(Passage shown)
You can still leave a meal at the door, though, or drop off a gift for momma!
6. Don’t ask to hold the baby (and don’t expect she’ll offer)
This postpartum time is actually incredibly important for both mama and baby for bonding, healing, nursing, and more. They may not want to be separated. If mom is willing to share her treasure, she’ll let you know.
I know it’s hard; I mean, who doesn’t want to get their hands on a darling new baby and inhale that absolutely amazing new baby scent? But God made that smell just for mamas, and if she wants to keep that baby close you’re being a good friend by supporting that choice and not making her feel bad about it.
On the flip side, she might offer to let you hold the baby. And if she mentions she’s dying for a shower, offer to let her take one while you get those snuggles in. Let the new mama tell you what she needs.

(Activity list)
1 > Summarize the advice on visiting a new mother in two sentences.
2 > Rewrite the dataset entries as a JSON list of strings, one per line with blank lines omitted, from their first line through the line containing "победа добра над".
The advice text and the dataset entries are unrelated to each other.

[Dataset entries]
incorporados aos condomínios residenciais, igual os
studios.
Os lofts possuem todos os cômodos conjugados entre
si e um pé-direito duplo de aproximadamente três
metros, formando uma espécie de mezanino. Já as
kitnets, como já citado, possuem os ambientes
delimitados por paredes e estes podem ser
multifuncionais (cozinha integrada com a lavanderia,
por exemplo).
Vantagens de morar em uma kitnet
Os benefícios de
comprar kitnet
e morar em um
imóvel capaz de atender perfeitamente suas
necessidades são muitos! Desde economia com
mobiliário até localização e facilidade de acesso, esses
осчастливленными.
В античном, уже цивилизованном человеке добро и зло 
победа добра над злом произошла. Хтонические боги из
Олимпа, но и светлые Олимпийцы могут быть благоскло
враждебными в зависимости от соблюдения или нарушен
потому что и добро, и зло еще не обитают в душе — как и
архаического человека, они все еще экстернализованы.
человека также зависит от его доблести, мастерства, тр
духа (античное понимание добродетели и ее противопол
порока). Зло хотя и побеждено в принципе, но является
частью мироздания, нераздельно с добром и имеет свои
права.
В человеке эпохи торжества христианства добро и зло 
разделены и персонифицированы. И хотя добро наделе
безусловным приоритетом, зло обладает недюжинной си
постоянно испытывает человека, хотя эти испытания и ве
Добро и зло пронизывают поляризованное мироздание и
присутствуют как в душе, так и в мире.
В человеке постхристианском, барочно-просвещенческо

(Expected results)
1 > Visitors shouldn't ask to hold the baby or expect the mother to offer, because the postpartum period matters for bonding, healing and nursing, and a good friend supports her wish to keep the baby close. If she does offer, or mentions wanting a shower, visitors can hold the baby while she takes one, letting the new mother say what she needs.

2 >
[
  "incorporados aos condomínios residenciais, igual os",
  "studios.",
  "Os lofts possuem todos os cômodos conjugados entre",
  "si e um pé-direito duplo de aproximadamente três",
  "metros, formando uma espécie de mezanino. Já as",
  "kitnets, como já citado, possuem os ambientes",
  "delimitados por paredes e estes podem ser",
  "multifuncionais (cozinha integrada com a lavanderia,",
  "por exemplo).",
  "Vantagens de morar em uma kitnet",
  "Os benefícios de",
  "comprar kitnet",
  "e morar em um",
  "imóvel capaz de atender perfeitamente suas",
  "necessidades são muitos! Desde economia com",
  "mobiliário até localização e facilidade de acesso, esses",
  "осчастливленными.",
  "В античном, уже цивилизованном человеке добро и зло ",
  "победа добра над злом произошла. Хтонические боги из"
]